3217
safî galatarasay taraftarı olarak kulüp içinde olup bitenleri bilemem sadece medyada gördüğüm/duyduğum kadarıyla yorumlayabilir olayları. ünal aysal iyi bir başkan deyip asıl anlatmak istediğim kısma geçiyorum.
eğer işler istediğiniz gibi gitmezse bunu nasıl açıklarsınız?
her şeyden önce ünal aysal neden bu kadar başarılı. inanıyorumki iki senede gelen yeniliklerden daha yenilikçi kendi içindeki rekabetten daha rekabetçi olduğu için. ama sonuçta o da sadece herkes gibi. o da ondan önce gelen başkanda veya başkanlarda olan aynı olumsuzluklara aynı taraftara aynı camiyaya aynı medyaya sahip. o halde neden bir şeyler farklı gibi gözüküyor.
ve neden galatasaray son iki senede bu kadar başarılı oldu da, aynı zaman diliminde, ekonomisi daha düzgün, takımları oturmuş ve yıldızlarla dolu, taraftarıyla barışık, medya ve birçok konuda daha iyi finanse edilmiş takımlar bu başarıyı yakalayamadı da galatasaray onları alt etti. burada başka bir şeyin rol aldığını görüyoruz.
dünya da başarıyı yakalamış kişiler aynı şekilde düşünür, başarıyı yakalayamayanlarsa tam tersi.
tüm takımlar ve başkanları ne yaptıklarını biliyorlar, istisnasız. bazıları nasıl yapıldığını biliyorlar. ama çok azı niçin yaptıklarını biliyor. niçin ile demek istediğim: amaç nedir? bunu yapmaktaki sebep nedir? inancın nedir? niçin mevcut olmaktayız?
çoğu insanın düşünme tarzı "ne, nasıl ve niçin" olarak ilerler ve pek çoğu "niçin" kısmını es geçer. ama ilham verici kişiler bunun tamamen tersi olarak düşünür: "niçin, nasıl ve ne"
eğer ünal aysal diğer başkanlar gibi olsaydı şöyle düşünürdü: * biz iyi bir yönetim, takım ve kulüp oluşturduk, borçlarımızı azalttık, takımımızın başına iyi bir teknik adam getirdik ve o'nun eline iyi oyunculardan kurulu bir takım verdik. * yeni sponsorluk anlaşmaları, bankalarla görüşmelerden sonra borçların vadelerini uzattık ve sermaye artışına gittik. bu bizi finansal olarak rahatlattı. fatih terim'i ikna ettik, teknik, çok koşan, basit oynayan, başkaldıran dünyaca ünlü yıldızları takımımıza transfer ettik. iyi bir takım olduk. bunun sonucunda başarılı olmayı bekliyoruz.
ne yaptığı, nasıl yaptığını ve neyi nasıl farklı ve iyi yaptığını söyler ve bizden çeşitli davranışlar beklerdi. ama bu hiç ilham verici değil.

▸ **Veri bölümü**:
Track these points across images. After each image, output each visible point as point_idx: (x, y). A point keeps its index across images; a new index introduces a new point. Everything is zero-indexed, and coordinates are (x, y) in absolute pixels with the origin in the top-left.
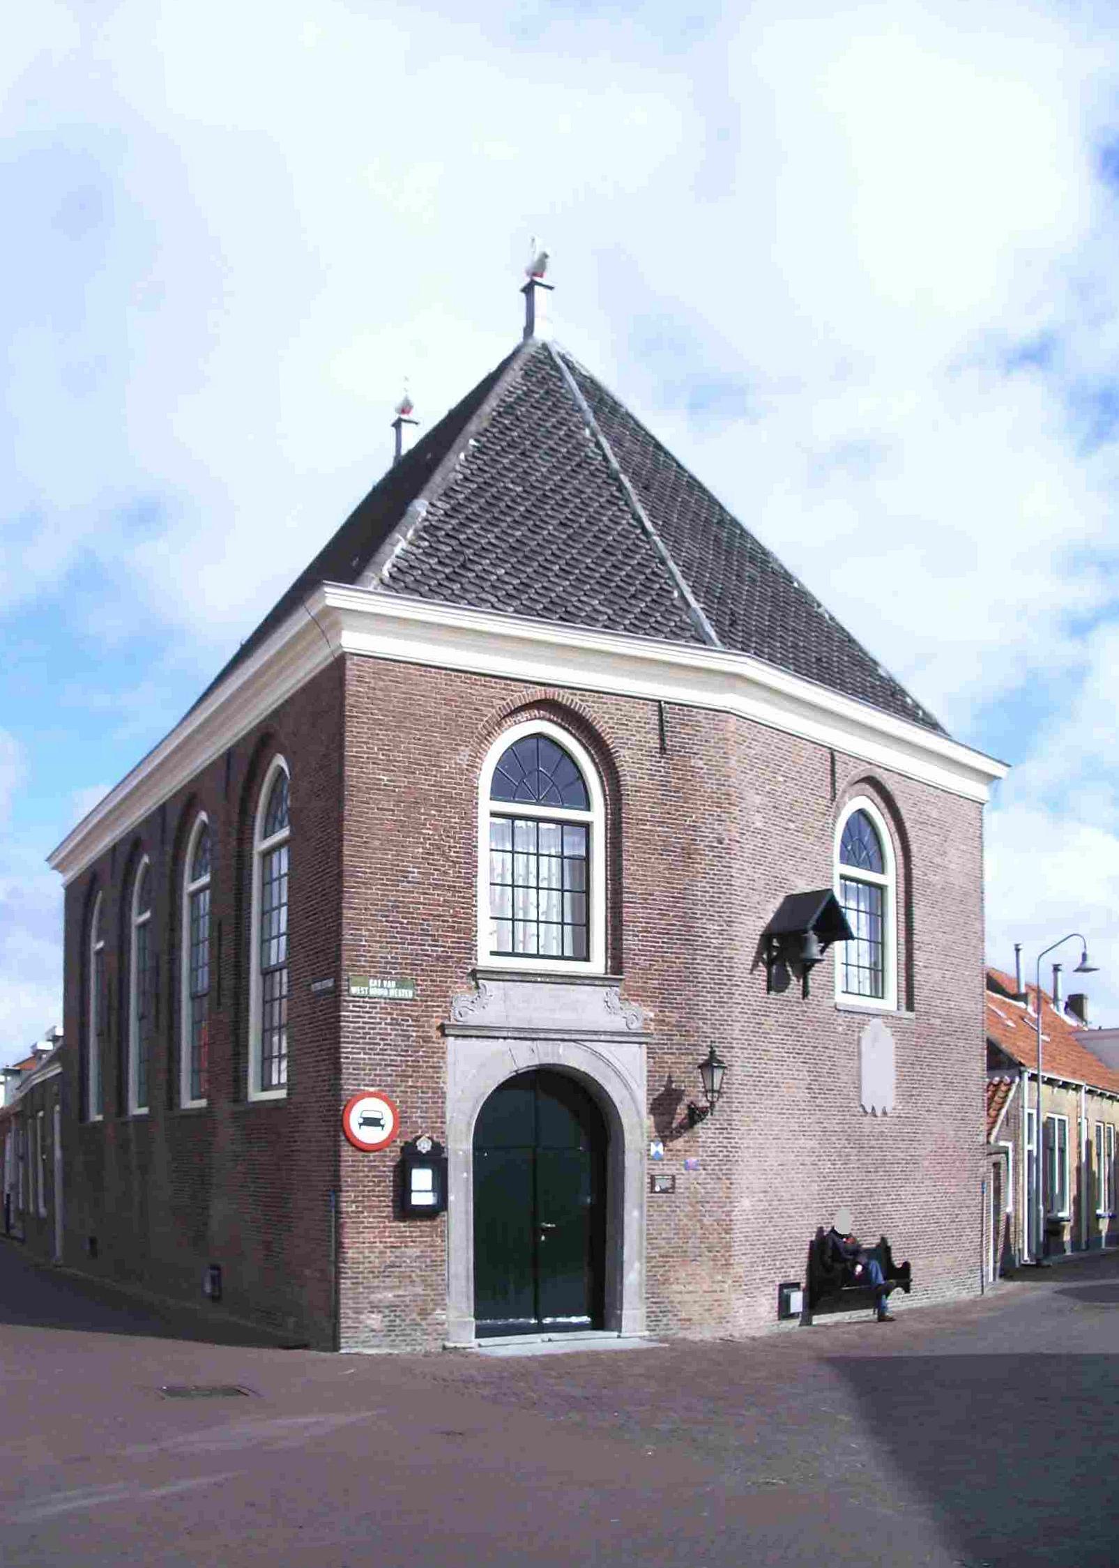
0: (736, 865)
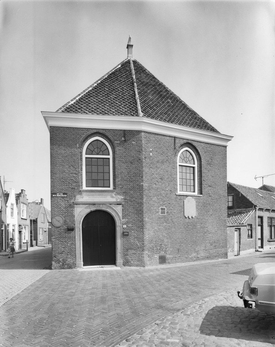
...
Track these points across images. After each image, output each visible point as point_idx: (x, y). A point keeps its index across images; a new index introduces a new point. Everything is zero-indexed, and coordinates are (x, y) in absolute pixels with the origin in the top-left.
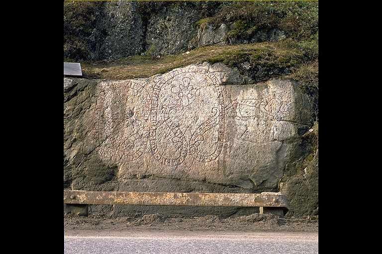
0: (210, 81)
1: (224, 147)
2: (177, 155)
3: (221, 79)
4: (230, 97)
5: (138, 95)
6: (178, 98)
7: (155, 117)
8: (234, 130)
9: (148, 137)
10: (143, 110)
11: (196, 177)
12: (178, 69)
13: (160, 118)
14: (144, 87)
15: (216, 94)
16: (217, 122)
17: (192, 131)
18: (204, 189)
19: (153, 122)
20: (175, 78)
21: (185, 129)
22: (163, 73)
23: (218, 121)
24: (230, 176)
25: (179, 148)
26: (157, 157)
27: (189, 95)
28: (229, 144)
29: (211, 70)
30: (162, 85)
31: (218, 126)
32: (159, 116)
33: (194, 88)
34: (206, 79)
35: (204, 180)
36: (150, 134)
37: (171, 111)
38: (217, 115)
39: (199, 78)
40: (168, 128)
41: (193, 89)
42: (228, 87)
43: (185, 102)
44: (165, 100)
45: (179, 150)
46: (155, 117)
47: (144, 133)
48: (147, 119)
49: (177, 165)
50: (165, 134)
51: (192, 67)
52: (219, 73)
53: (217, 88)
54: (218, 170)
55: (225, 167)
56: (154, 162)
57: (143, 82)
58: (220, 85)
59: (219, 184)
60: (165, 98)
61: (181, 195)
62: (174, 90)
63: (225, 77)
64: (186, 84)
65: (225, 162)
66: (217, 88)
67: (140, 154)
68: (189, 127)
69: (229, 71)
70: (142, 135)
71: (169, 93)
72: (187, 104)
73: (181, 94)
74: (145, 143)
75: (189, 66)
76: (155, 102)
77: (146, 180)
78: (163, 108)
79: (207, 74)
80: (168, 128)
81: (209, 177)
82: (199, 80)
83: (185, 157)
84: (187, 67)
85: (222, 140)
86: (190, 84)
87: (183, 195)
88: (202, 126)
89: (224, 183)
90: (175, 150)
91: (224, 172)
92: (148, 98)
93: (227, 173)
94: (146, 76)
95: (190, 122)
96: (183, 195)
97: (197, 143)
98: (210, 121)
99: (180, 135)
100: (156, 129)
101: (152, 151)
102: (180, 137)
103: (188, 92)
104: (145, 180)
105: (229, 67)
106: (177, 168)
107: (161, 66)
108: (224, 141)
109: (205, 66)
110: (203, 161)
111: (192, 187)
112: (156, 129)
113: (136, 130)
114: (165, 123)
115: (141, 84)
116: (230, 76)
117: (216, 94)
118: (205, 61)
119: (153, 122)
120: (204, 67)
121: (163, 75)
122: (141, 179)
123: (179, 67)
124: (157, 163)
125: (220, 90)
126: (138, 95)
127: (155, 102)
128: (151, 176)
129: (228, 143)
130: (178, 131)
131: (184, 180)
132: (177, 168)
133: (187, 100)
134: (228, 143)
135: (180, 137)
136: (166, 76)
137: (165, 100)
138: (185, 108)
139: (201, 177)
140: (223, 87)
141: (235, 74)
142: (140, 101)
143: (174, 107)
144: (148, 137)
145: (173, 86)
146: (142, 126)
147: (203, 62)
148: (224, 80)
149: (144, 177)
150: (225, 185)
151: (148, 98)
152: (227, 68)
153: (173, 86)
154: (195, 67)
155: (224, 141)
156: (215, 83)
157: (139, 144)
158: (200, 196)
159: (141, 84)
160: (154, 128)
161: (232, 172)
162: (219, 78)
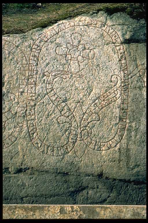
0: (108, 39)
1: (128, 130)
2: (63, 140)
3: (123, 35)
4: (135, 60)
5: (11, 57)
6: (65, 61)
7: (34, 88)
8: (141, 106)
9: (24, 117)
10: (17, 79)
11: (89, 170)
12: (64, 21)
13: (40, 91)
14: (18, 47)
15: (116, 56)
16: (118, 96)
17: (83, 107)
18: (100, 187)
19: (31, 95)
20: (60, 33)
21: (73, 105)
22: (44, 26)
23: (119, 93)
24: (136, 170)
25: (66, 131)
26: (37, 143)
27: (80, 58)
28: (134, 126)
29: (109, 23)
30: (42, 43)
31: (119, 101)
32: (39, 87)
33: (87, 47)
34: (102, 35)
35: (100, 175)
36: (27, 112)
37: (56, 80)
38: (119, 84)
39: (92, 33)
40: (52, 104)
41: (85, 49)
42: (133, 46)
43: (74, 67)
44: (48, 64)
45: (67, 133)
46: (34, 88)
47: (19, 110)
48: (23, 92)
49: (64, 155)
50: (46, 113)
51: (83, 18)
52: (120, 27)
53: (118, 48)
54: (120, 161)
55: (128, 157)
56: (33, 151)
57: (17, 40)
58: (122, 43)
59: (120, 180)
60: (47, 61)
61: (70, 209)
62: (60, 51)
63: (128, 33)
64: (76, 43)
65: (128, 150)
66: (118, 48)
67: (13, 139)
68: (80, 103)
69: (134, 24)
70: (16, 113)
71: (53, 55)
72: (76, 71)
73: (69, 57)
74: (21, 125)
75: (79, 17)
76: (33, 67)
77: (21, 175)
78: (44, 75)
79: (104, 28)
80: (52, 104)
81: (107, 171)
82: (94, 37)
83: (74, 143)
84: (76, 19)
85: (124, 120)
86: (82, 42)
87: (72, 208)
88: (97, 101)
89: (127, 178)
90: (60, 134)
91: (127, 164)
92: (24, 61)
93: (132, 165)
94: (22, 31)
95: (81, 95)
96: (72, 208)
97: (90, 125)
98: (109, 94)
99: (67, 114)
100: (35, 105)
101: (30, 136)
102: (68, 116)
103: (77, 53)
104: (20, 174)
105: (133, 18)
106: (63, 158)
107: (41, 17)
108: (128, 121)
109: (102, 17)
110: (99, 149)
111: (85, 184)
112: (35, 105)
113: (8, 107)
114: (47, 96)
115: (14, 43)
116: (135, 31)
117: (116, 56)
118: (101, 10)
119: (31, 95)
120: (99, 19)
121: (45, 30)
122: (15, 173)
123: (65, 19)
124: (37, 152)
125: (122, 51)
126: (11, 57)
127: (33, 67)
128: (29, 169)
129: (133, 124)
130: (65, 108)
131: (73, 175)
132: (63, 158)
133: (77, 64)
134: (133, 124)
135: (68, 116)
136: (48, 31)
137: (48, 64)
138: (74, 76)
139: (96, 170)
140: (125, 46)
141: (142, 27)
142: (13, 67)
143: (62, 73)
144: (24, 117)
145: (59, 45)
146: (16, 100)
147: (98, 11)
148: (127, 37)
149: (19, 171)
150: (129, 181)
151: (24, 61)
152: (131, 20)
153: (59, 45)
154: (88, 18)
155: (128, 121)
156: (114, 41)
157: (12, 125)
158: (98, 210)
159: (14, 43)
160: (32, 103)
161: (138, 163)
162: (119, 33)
==
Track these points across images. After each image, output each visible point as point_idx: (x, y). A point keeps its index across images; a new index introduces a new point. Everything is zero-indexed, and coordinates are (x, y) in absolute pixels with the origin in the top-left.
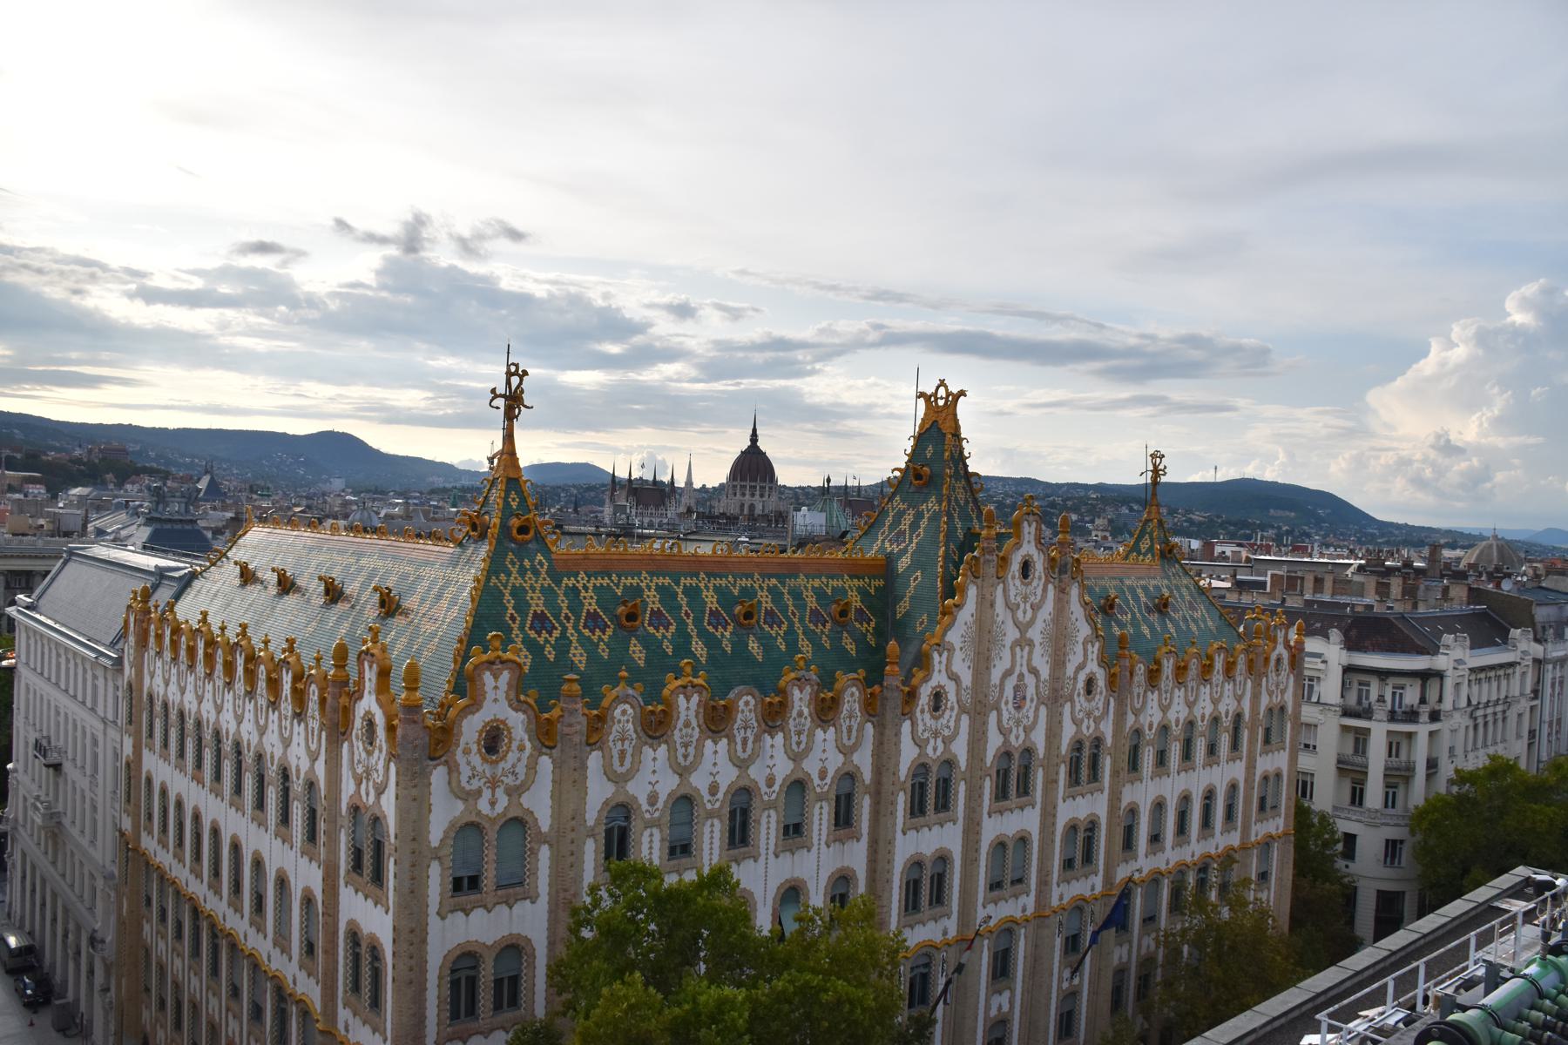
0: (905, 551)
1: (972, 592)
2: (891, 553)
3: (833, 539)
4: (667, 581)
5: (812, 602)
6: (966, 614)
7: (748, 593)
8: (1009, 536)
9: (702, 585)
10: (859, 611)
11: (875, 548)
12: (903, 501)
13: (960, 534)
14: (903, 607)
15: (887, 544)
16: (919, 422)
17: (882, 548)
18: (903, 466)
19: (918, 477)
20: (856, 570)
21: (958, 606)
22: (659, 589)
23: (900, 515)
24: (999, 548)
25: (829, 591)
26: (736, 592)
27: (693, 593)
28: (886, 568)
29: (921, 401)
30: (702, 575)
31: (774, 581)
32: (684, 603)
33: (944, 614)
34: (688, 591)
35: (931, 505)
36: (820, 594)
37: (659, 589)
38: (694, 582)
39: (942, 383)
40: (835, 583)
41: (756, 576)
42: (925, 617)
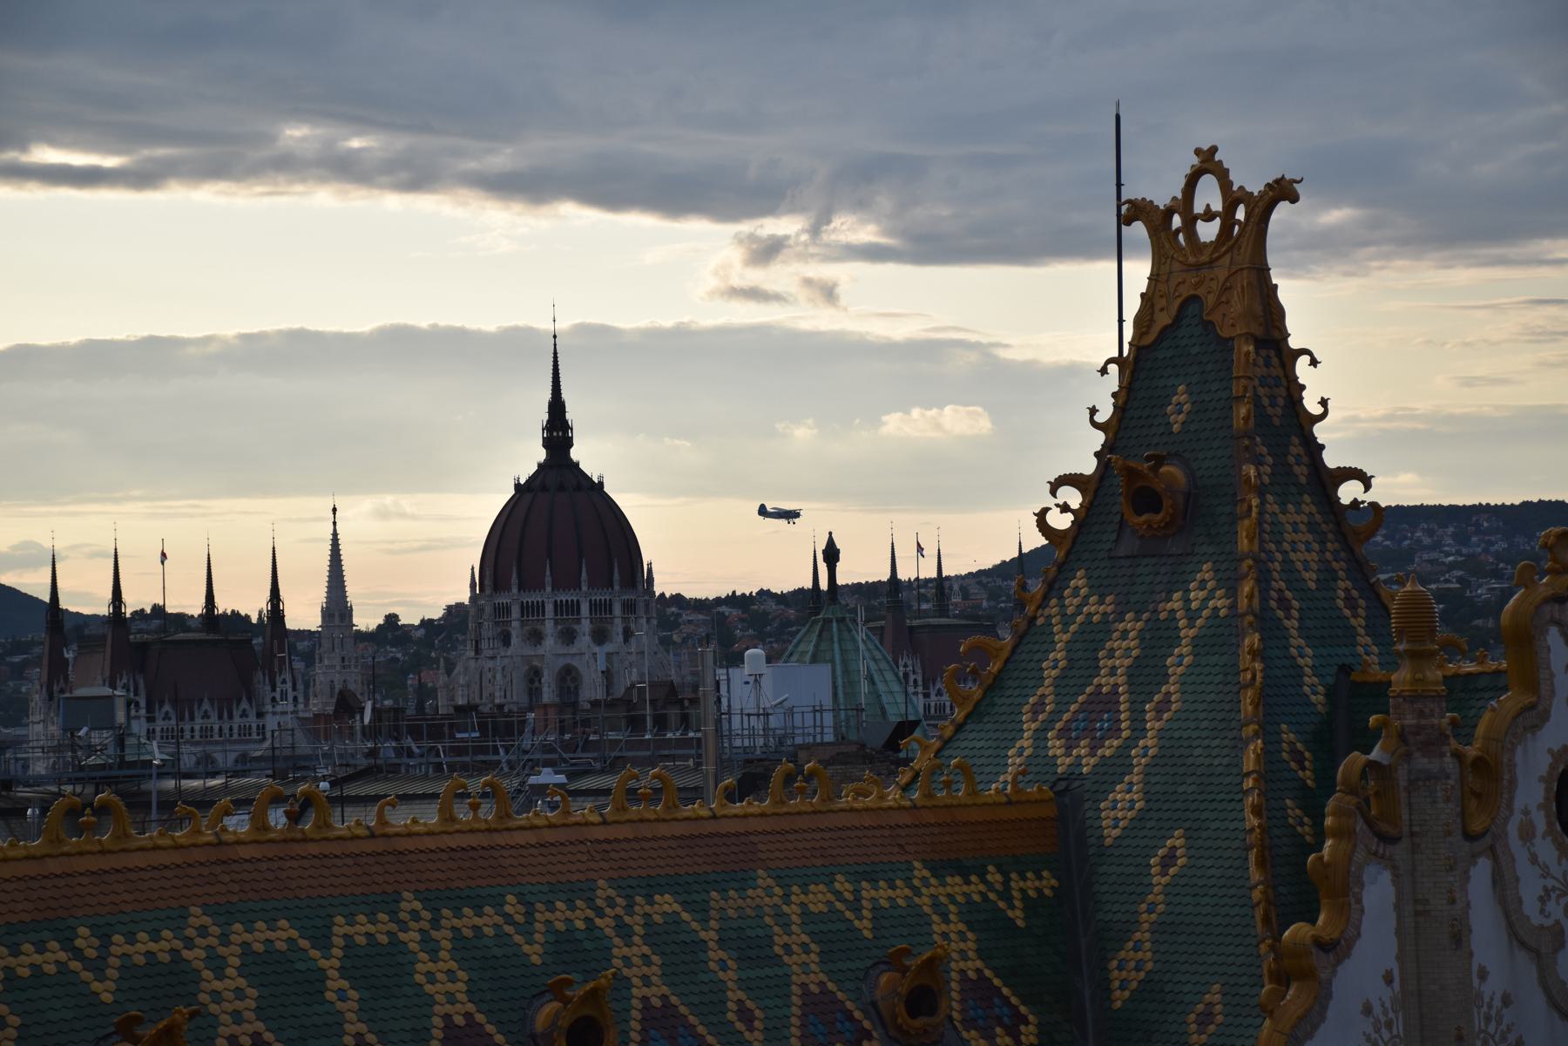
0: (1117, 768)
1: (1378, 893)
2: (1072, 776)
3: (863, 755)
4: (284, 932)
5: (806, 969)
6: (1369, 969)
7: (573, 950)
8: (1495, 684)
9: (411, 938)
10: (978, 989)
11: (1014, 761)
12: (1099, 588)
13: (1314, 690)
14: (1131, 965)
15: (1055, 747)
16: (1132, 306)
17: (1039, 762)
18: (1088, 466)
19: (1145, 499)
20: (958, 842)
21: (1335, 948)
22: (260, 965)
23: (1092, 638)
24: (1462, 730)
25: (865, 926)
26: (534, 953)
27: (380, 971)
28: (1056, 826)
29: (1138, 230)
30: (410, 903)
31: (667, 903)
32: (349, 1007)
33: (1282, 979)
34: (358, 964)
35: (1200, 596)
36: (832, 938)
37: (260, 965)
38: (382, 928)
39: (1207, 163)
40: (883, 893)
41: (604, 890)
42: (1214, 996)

▸ **Yapılması gerekenler**:
1. Ünal Aysal hakkındaki yazıdan "eğer ünal aysal" ifadesiyle başlayıp "başarılı olmayı bekliyoruz." ifadesine kadar, bu ifade de dahil olmak üzere, bölümü hiç değiştirmeden yeniden yazın.
2. Ünal Aysal hakkındaki yazıyı kaldığı yerden sürdürün.

▸ **Yanıtlar**:
1.
eğer ünal aysal diğer başkanlar gibi olsaydı şöyle düşünürdü: * biz iyi bir yönetim, takım ve kulüp oluşturduk, borçlarımızı azalttık, takımımızın başına iyi bir teknik adam getirdik ve o'nun eline iyi oyunculardan kurulu bir takım verdik. * yeni sponsorluk anlaşmaları, bankalarla görüşmelerden sonra borçların vadelerini uzattık ve sermaye artışına gittik. bu bizi finansal olarak rahatlattı. fatih terim'i ikna ettik, teknik, çok koşan, basit oynayan, başkaldıran dünyaca ünlü yıldızları takımımıza transfer ettik. iyi bir takım olduk. bunun sonucunda başarılı olmayı bekliyoruz.

2.
benim gözlemlediğim ünal aysal'ın gerçekte düşünce şekli hiç de öyle değil. aslında şöyle: biz süre gelen olgulara meydan okumaya ve farklı düşünmeye inanırız. dönüşüme değil değişime inanırız. galatasaray'ın tarihinden gelen kültüründen ve tecrübelerinden miras kalan "türk olmayan takımları yenmeye" ve başarının istanbul'un batısında olduğuna inanırız. bizim süregelen olgulara meydan okumamız oluşturduğumuz yönetimin şeffaf ve inanan kişilerden oluşması ve bunun sonunca oluşan takımımızın teknik, çok koşan, basit oynayan, başkaldıran dünyaca ünlü yıldızları barındırıyor olması ile taraftarı mutlu etmesidir. biz sadece iyi bir yönetim, takım ve kulüp oluştururuz.
sadece ne, nasıl, niçin kısımlarını tersten yazmak ve niçin kısmını es geçmemek ne kadar fark ettiriyor, değil mi?
amaç sende ne olanla ilgilenenlerle uğraşmak değil. amaç senin inandığını inananlarla yola devam etmek.
şu aralar olan medyaya yansıdığı kadarıyla yönetim olaylarından sonra çoğu kişi şöyle düşünüyor olabilir: "bilemiyorum, hiç doğru gelmiyor"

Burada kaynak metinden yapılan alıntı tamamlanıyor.